Your instructions
From the first line through the one containing "cytoplasmic/membranous positivity for", restate the listing word for word, and give no other lines.

Stored data
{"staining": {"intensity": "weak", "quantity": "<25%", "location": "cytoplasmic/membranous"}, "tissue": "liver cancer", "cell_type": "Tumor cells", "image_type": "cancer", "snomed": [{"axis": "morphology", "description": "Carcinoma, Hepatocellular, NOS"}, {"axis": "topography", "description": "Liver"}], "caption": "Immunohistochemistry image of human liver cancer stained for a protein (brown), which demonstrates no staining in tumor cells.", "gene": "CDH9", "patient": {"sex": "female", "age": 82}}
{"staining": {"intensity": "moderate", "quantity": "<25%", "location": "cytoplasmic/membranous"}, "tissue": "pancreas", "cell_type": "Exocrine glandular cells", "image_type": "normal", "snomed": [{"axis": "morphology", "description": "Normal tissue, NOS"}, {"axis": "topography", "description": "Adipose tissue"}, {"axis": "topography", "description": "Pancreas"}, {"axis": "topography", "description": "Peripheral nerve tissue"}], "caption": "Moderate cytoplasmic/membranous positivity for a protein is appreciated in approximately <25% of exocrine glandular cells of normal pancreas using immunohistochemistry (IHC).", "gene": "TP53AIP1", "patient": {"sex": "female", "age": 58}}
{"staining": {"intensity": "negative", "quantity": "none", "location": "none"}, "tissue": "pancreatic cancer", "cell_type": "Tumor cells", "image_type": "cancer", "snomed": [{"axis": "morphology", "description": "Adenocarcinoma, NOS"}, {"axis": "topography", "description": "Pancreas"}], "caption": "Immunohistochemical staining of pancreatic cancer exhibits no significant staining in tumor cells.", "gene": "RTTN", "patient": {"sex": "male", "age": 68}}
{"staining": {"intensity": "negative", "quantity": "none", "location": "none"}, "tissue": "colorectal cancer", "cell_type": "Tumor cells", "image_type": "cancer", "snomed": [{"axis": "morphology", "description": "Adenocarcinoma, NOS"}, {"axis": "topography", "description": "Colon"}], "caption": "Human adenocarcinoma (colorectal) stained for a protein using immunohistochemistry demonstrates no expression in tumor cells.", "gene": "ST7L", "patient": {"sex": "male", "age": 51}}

Your response
{"staining": {"intensity": "weak", "quantity": "<25%", "location": "cytoplasmic/membranous"}, "tissue": "liver cancer", "cell_type": "Tumor cells", "image_type": "cancer", "snomed": [{"axis": "morphology", "description": "Carcinoma, Hepatocellular, NOS"}, {"axis": "topography", "description": "Liver"}], "caption": "Immunohistochemistry image of human liver cancer stained for a protein (brown), which demonstrates no staining in tumor cells.", "gene": "CDH9", "patient": {"sex": "female", "age": 82}}
{"staining": {"intensity": "moderate", "quantity": "<25%", "location": "cytoplasmic/membranous"}, "tissue": "pancreas", "cell_type": "Exocrine glandular cells", "image_type": "normal", "snomed": [{"axis": "morphology", "description": "Normal tissue, NOS"}, {"axis": "topography", "description": "Adipose tissue"}, {"axis": "topography", "description": "Pancreas"}, {"axis": "topography", "description": "Peripheral nerve tissue"}], "caption": "Moderate cytoplasmic/membranous positivity for a protein is appreciated in approximately <25% of exocrine glandular cells of normal pancreas using immunohistochemistry (IHC).", "gene": "TP53AIP1", "patient": {"sex": "female", "age": 58}}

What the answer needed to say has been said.